- _Tarea a_
Copia todas las filas de datos guardados tal como aparecen, sin cambiar nada.

Esclavos cortan caña de azúcar en una plantación de la Antigua (1823).
Sangre, azúcar, dinero y ladrillos
En el Guggenheim de Bilbao cuelga un extraño tapiz. A primera vista brilla y sus formas arrugadas deslumbran en tonos rojizos, dorados y blancos. Cuando uno se acerca a su presencia imponente y se fija en las formas, se da cuenta de que las escamas de este pez extraño son en realidad tapones de botellas.
Su nombre es Piel de la tierra, y está hecho por El Anatsui, de quien se dice que es el escultor africano contemporáneo más importante, y al que el Guggenheim iba a dedicar una retrospectiva este verano. La elección de los materiales no es casual; son tapones de botellas de alcohol entrelazados.
Con su mera acumulación hablan de los males del pasado y del presente del continente. Nos remiten a sus megalópolis modernas en las que toda pieza o desecho se reutiliza, pero también a los tiempos del terrible comercio triangular que tenía un vértice en sus costas.

- _Tarea b_
Responde estas preguntas con lo que dice el texto sobre el tapiz de El Anatsui:
(i) ¿En qué museo cuelga el tapiz?
(ii) ¿Cómo se llama la obra?
(iii) ¿De qué botellas son los tapones que forman la obra?

Entradas de datos guardados:
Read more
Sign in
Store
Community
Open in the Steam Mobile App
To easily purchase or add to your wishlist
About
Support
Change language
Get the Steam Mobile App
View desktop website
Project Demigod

- _Solución a_
Read more
Sign in
Store
Community
Open in the Steam Mobile App
To easily purchase or add to your wishlist
About
Support
Change language
Get the Steam Mobile App
View desktop website
Project Demigod

- _Solución b_
(i) En el Guggenheim de Bilbao.
(ii) Piel de la tierra.
(iii) De botellas de alcohol.